BERLIN — German health officials agreed Tuesday to restrict the use of AstraZeneca's coronavirus vaccine in people under 60, amid fresh concern over unusual blood clots reported in a tiny number of those who received the shots.
Health Minister Jens Spahn and state officials agreed unanimously to only give the vaccine to people aged 60 or older, unless they belong to a high-risk category for serious illness from COVID-19 and have agreed to take the vaccine despite the small risk of a serious side-effect. The same option will be available to anyone who gets the shot at their GP, which will start to become possible later this month.
"In sum it's about weighing the risk of a side effect that is statistically small, but needs to be taken seriously, and the risk of falling ill with corona," Spahn told reporters in Berlin.
The move follows the recommendations of Germany's independent vaccine expert panel and comes after the country's medical regulator released new data showing a rise in reported cases of an unusual form of blood clot in the head — known as sinus vein thrombosis — in recent recipients of the AstraZeneca vaccine.
The news is a further blow to the vaccine, which is critical to Europe's immunization campaign and a linchpin in the global strategy to get shots to poorer countries. It comes less than two weeks after the EU drug regulator said the vaccine does not increase the overall incidence of blood clots following a similar scare.
The European Medicines Agency said at the time that the benefits of vaccination outweigh the risks, but it could not rule out a link between the shot and some unusual kinds of clots, and recommended adding a warning about possible rare side-effects.
Several German regions — including the capital Berlin and the country's most populous state, North Rhine-Westphalia — had already suspended use of the shots in younger people earlier Tuesday after the country's medical regulator said its tally of the rare blood clots reported by March 29 had increased to 31. Some 2.7 million doses of AstraZeneca have been administered in Germany so far.
Nine of the people died and all but two of the cases involved women, who were aged 20 to 63, the Paul Ehrlich Institute said.
In a statement ahead of the announcement, AstraZeneca said tens of millions of people worldwide have received its vaccines, and noted that the EU regulator and the World Health Organization concluded that the benefits of the shot outweigh the risks.

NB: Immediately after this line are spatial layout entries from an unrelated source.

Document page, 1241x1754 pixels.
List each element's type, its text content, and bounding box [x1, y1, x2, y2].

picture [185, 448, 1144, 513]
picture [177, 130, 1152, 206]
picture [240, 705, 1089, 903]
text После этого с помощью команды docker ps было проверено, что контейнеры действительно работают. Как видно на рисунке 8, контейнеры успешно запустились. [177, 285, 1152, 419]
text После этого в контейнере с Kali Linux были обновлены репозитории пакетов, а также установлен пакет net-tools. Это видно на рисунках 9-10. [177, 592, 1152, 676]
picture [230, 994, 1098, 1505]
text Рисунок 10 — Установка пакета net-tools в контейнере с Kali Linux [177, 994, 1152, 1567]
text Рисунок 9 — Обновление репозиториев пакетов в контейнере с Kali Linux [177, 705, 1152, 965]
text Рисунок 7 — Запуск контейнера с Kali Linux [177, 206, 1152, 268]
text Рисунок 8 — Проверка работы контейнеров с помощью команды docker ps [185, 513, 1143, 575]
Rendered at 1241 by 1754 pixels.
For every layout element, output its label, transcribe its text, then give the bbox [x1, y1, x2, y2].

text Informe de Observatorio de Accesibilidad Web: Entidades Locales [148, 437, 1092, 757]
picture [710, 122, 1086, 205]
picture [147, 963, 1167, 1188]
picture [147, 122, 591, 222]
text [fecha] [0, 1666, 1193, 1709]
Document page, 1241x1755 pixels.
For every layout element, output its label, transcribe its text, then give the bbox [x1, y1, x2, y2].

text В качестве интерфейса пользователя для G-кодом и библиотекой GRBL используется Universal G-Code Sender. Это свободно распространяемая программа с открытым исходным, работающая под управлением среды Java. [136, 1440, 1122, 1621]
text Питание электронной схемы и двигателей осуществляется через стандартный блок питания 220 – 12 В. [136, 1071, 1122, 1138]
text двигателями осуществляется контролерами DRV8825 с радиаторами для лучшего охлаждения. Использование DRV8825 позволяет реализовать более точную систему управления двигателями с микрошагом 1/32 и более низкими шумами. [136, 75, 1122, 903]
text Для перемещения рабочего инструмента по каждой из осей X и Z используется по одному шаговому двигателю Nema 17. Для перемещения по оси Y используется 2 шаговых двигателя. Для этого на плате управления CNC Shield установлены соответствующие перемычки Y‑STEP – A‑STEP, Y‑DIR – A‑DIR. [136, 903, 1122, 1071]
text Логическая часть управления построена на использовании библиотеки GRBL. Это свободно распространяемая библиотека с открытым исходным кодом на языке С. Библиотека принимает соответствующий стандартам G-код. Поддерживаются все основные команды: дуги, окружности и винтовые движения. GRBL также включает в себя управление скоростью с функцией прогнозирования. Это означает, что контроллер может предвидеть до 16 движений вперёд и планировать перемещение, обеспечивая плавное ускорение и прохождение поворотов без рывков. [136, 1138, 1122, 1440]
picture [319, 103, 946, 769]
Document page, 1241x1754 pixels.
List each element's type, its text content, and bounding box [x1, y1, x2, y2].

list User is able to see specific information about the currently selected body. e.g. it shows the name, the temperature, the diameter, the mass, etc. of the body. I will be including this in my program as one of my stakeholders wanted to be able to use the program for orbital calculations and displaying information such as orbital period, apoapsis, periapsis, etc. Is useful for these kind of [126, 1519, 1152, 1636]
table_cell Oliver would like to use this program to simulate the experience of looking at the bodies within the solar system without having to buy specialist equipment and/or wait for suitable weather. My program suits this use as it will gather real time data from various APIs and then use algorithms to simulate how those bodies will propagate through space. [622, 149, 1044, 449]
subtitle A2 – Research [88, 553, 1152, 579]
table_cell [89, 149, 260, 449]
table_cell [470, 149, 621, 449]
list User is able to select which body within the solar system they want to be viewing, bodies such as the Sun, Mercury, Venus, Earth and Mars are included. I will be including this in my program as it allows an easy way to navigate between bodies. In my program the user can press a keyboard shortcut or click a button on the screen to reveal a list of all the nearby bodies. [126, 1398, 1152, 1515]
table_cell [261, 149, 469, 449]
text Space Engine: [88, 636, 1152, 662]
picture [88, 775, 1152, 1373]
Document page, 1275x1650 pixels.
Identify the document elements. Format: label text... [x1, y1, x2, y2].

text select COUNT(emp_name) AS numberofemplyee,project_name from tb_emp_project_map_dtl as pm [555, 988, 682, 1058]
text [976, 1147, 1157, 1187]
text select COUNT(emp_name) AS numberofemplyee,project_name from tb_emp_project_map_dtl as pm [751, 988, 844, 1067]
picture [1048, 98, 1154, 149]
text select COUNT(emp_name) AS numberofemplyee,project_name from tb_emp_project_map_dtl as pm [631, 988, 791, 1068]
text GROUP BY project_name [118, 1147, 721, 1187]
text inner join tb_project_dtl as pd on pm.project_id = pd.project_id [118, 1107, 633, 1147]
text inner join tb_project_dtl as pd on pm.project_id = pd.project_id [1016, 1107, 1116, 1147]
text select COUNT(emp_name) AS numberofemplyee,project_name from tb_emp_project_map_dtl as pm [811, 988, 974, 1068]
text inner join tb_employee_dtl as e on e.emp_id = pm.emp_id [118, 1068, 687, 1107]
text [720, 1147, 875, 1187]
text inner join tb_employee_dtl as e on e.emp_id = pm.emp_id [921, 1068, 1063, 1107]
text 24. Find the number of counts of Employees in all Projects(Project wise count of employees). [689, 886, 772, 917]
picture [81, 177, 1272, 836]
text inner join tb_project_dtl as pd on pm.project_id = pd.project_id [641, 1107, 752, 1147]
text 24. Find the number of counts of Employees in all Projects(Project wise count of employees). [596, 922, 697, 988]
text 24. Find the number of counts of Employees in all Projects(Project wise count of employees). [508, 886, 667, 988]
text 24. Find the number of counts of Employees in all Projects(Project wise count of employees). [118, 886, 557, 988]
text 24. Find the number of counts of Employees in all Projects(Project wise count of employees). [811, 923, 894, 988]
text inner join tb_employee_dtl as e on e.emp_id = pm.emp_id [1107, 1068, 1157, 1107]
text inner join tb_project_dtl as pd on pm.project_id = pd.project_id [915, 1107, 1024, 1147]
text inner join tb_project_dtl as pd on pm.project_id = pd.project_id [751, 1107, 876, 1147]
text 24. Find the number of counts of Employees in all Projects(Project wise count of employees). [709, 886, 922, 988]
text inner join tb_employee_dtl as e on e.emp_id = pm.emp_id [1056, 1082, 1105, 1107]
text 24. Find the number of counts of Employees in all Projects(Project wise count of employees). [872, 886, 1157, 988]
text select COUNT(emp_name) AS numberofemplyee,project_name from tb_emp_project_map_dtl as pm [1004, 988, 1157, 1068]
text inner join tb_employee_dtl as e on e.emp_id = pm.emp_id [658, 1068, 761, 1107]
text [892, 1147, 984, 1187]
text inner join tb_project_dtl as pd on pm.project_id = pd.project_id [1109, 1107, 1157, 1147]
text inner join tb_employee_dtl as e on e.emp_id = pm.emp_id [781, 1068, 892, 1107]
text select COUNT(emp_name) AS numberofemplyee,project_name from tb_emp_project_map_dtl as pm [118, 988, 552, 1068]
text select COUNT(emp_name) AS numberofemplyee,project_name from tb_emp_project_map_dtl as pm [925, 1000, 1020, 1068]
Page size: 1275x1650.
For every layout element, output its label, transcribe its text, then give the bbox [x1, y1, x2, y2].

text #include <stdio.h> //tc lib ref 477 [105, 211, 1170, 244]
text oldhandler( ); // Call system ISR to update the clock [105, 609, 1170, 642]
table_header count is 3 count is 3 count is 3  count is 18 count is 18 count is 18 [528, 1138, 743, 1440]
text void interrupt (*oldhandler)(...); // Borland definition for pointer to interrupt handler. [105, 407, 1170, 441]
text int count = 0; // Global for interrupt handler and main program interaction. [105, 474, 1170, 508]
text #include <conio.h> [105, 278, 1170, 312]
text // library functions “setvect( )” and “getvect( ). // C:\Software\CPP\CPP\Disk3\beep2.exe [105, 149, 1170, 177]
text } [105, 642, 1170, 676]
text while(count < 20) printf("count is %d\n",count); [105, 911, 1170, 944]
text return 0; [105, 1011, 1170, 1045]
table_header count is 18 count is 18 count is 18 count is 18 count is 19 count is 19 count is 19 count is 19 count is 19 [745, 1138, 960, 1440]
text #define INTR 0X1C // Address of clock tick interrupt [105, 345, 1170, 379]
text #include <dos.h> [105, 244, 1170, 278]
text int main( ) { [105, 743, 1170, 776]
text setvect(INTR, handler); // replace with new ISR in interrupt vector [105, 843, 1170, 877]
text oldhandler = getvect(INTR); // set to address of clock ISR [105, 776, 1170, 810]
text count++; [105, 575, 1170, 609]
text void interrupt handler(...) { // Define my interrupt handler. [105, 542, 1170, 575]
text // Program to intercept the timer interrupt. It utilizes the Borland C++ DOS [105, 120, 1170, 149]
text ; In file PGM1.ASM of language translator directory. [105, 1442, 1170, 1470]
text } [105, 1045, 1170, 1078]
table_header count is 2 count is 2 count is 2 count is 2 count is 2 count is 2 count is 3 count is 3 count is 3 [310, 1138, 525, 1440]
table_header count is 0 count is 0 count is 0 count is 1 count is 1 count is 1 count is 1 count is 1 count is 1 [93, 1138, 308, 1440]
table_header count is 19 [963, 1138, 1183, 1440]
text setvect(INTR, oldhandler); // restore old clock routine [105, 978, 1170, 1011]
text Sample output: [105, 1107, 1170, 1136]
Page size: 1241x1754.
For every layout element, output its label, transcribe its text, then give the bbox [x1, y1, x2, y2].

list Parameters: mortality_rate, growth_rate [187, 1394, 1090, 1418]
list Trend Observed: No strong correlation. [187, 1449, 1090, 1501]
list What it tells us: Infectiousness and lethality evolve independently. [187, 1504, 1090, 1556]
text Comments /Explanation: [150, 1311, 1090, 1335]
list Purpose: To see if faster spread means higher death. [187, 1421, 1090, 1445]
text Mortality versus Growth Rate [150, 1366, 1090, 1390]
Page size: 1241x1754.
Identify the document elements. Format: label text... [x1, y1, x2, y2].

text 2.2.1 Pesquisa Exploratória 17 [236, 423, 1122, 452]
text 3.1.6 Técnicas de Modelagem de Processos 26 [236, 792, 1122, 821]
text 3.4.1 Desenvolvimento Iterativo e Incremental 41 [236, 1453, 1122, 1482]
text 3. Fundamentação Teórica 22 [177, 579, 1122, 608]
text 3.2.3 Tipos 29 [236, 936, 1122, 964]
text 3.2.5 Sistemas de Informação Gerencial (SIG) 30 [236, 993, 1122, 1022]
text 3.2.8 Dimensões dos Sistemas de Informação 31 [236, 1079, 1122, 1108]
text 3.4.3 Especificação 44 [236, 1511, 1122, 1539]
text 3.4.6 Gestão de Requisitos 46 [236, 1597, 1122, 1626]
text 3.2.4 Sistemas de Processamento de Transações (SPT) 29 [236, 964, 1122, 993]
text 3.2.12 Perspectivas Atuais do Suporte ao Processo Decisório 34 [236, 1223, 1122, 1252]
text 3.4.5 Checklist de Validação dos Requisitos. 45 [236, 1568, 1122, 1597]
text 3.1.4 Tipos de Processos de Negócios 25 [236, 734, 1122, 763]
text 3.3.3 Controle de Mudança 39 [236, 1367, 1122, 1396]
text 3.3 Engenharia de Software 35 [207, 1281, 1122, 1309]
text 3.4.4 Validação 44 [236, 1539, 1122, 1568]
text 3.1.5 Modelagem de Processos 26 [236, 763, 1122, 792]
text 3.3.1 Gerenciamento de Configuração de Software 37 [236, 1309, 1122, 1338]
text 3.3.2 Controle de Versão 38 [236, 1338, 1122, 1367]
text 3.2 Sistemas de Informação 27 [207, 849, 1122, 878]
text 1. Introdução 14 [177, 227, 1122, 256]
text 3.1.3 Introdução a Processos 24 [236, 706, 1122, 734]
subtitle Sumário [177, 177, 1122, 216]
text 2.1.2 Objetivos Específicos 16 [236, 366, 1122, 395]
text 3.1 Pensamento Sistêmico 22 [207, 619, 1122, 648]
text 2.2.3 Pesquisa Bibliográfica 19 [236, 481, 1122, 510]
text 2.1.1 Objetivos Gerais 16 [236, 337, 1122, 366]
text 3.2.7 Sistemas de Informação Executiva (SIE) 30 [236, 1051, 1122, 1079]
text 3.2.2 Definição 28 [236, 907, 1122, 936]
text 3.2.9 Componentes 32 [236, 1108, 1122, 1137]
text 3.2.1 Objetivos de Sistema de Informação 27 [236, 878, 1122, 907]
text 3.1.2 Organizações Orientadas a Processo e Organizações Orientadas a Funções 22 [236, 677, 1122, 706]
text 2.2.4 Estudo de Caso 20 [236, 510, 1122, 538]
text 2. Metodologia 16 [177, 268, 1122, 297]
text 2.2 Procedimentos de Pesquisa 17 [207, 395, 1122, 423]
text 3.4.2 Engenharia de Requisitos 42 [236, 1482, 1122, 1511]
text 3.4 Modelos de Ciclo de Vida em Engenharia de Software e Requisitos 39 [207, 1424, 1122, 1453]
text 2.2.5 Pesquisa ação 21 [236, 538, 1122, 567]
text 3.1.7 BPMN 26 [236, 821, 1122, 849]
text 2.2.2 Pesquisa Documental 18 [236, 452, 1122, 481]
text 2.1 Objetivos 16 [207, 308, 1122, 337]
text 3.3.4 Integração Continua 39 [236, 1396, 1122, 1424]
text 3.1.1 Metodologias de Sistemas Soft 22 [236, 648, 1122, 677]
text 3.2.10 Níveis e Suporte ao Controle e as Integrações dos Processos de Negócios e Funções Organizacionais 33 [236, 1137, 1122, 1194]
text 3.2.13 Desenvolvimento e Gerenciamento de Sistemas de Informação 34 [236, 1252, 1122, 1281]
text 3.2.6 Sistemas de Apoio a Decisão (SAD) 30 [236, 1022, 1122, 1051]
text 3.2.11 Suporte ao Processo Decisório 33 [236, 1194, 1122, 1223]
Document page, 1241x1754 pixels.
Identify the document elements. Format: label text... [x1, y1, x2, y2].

The company said it would continue to work with German authorities to address any questions they might have, while also analyzing its own records to understand whether the rare blood clots reported occur more commonly "than would be expected naturally in a population of millions of people."
The suspensions come as Germany, along with other European countries, is scrambling to ramp up its vaccine program, which lags far behind those in Britain and the United States. By Monday, some 13.2 million people in the country had received at least one dose of vaccine, while nearly 4 million had received both shots.
Among those who will likely be eligible for the shot soon is German Chancellor Angela Merkel.
"When it's my turn I'll allow myself to be vaccinated, including with AstraZeneca," Merkel said.